Suppose my input is (a,b and c to distinguish between equal keys)
1 6a 8 3 6b 0 6c 4
My counting sort will save as (discarding the a,b and c info!!)
0(1) 1(1) 3(1) 4(1) 6(3) 8(1)
which will give me the result
0 1 3 4 6 6 6 8
So, how is this stable sort? I am not sure how it is "maintaining the relative order of records with equal keys."
Please explain.
Simple, really: instead of a simple counter for each 'bucket', it's a linked list.
That is, instead of
0(1) 1(1) 3(1) 4(1) 6(3) 8(1)
You get
0(.) 1(.) 3(.) 4(.) 6(a,b,c) 8(.)
(here I use . to denote some item in the bucket).
Then just dump them back into one sorted list:
0 1 3 4 6a 6b 6c 8
That is, when you find an item with key x, knowing that it may have other information that distinguishes it from other items with the same key, you don't just increment a counter for bucket x (which would discard all those extra information).

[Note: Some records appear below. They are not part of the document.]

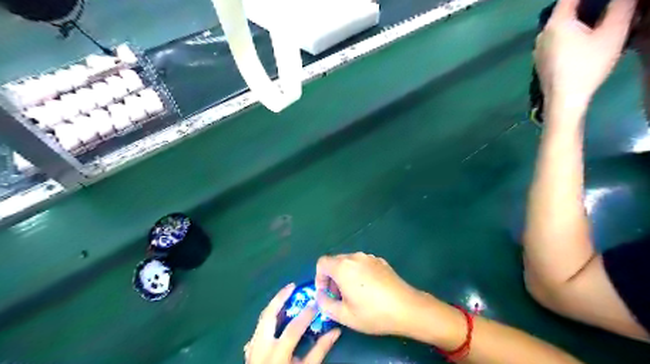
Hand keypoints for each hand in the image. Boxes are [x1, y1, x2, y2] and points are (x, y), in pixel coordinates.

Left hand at [246, 284, 342, 363]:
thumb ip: (320, 350)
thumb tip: (335, 331)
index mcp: (277, 354)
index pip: (292, 328)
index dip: (306, 314)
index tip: (316, 303)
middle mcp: (261, 348)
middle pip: (268, 316)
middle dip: (279, 298)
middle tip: (292, 286)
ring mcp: (252, 349)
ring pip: (261, 319)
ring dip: (273, 305)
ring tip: (285, 295)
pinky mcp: (249, 351)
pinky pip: (258, 328)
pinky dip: (268, 318)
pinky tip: (276, 315)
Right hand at [314, 253, 426, 335]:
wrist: (406, 308)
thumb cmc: (373, 313)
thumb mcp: (344, 315)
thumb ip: (325, 304)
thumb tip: (320, 296)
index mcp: (343, 267)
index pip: (322, 263)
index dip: (319, 278)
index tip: (326, 293)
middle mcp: (355, 257)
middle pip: (335, 261)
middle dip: (332, 278)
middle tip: (339, 297)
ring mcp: (369, 257)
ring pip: (349, 262)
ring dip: (345, 275)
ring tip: (354, 294)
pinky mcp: (380, 261)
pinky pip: (362, 263)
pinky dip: (359, 273)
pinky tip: (369, 289)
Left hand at [537, 0, 637, 105]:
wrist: (564, 100)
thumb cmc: (587, 66)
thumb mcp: (612, 33)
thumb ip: (620, 6)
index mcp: (556, 23)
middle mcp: (542, 34)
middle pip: (565, 10)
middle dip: (587, 3)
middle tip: (609, 6)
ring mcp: (538, 49)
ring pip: (560, 26)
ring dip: (579, 19)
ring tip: (601, 20)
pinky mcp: (541, 60)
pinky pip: (556, 39)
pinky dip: (570, 33)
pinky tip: (585, 40)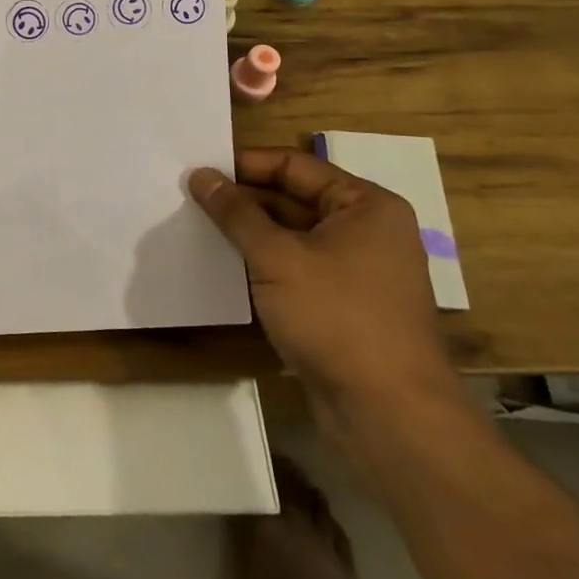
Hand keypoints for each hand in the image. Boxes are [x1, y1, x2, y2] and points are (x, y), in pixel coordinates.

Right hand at [190, 149, 464, 447]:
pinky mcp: (344, 306)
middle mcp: (366, 230)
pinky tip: (223, 268)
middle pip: (293, 198)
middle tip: (189, 199)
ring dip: (250, 234)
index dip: (245, 165)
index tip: (199, 170)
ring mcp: (357, 271)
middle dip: (243, 201)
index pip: (294, 165)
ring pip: (292, 236)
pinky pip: (297, 269)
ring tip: (197, 229)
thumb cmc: (337, 318)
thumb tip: (201, 175)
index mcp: (365, 205)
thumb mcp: (277, 258)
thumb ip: (236, 213)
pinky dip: (264, 265)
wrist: (388, 414)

Instead, you have a linked list (or similarly ordered data structure with constant time amortized append) for each bucket, and you append that item to the end of the list for bucket x as you scan the input left to right.
So instead of using O(k) space for k counters, you have O(k) initially empty lists whose sum of lengths will be n at the end of the "counting" portion of the algorithm. This variant of counting sort will still be O(n + k) as before.